The domestic labour market in Myanmar is dominated by women, and many are underage workers supporting their families. There are few laws or labour unions working to protect their rights. Many underaged women become domestic workers in larger cities through family, friends or black market connections. Working under casual arrangements, they can easily be taken advantage of by their employers. We have recently seen cases of torture and enslavement, and no doubt there are many more around the country. The sad reality is that many domestic workers, here as well as migrant workers in other countries, are not protected by the law and suffer abuse on an almost daily basis.

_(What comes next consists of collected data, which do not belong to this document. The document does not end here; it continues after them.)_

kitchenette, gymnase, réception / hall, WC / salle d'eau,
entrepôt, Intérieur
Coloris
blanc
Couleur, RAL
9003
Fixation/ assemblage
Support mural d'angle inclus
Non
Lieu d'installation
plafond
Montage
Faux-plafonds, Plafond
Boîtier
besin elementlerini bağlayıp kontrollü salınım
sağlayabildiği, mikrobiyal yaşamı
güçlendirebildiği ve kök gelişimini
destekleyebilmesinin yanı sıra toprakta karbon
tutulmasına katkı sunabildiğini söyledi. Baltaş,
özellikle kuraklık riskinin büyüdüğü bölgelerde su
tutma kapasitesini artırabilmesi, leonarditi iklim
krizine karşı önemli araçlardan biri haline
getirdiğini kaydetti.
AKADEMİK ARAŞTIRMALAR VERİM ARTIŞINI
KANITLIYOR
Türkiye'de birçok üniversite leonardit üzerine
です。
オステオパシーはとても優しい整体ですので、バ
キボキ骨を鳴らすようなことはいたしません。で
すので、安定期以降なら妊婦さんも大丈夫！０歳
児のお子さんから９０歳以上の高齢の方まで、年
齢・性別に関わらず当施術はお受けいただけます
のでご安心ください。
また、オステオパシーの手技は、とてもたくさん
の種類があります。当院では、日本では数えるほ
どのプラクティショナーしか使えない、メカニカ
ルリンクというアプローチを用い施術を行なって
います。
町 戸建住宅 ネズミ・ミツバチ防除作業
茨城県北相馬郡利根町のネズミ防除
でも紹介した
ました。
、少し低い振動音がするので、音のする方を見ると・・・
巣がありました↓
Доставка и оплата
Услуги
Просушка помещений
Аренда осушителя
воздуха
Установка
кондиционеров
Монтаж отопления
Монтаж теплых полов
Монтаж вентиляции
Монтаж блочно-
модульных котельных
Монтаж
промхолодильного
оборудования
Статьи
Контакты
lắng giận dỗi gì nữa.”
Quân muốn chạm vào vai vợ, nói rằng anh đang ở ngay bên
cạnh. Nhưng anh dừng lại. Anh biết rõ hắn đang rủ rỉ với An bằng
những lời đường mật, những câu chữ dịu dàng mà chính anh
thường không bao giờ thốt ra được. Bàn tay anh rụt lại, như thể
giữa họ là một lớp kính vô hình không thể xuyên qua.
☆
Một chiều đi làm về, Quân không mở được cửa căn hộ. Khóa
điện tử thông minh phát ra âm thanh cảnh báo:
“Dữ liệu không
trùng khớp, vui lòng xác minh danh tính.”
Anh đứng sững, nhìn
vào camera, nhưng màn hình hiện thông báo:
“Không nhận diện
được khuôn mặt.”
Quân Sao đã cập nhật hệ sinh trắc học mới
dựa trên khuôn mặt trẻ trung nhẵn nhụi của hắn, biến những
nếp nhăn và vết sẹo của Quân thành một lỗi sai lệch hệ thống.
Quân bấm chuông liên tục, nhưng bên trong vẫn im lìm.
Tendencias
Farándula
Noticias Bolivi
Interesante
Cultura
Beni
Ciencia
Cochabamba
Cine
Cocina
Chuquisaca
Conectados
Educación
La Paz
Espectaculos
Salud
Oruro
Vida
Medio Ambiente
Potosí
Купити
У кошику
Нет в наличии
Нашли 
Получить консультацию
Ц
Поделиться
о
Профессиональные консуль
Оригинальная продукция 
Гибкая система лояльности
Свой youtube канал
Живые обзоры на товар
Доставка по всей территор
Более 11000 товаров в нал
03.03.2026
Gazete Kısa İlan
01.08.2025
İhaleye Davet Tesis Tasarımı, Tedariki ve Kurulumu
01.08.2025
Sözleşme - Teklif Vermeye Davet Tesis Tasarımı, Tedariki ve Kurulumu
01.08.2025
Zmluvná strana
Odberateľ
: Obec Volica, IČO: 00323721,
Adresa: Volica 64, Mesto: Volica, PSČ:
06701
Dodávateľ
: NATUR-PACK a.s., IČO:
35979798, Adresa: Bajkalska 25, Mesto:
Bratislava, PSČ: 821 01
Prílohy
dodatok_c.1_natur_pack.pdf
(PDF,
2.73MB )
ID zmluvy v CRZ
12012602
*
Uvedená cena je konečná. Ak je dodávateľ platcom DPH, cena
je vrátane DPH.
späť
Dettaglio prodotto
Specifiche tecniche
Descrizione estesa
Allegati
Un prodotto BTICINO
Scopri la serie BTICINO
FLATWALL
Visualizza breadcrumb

It would be remiss of me not to add that LGBTQI individuals are often forgotten in these conversations. Rape, sexual violence, and harassment that occur to members of the LGBTQI community, particularly trans-women and men, are swept under the rug and ignored. They cannot go to the police or authority figures without being ridiculed or disrespected because of their gender and sexuality.  If our government is not fit to protect the most vulnerable citizens in our communities, how can anyone claim that gender inequality is a myth?   

To ditch the myth of the women’s struggle in Myanmar is an insult to all the women’s rights groups, researchers, advocates and activists who have been working towards gender equality. It is not an argument of whether a woman in Myanmar is empowered or not, it is a question of whether she holds the same opportunities, rights, and protections as those who she shares this nation with.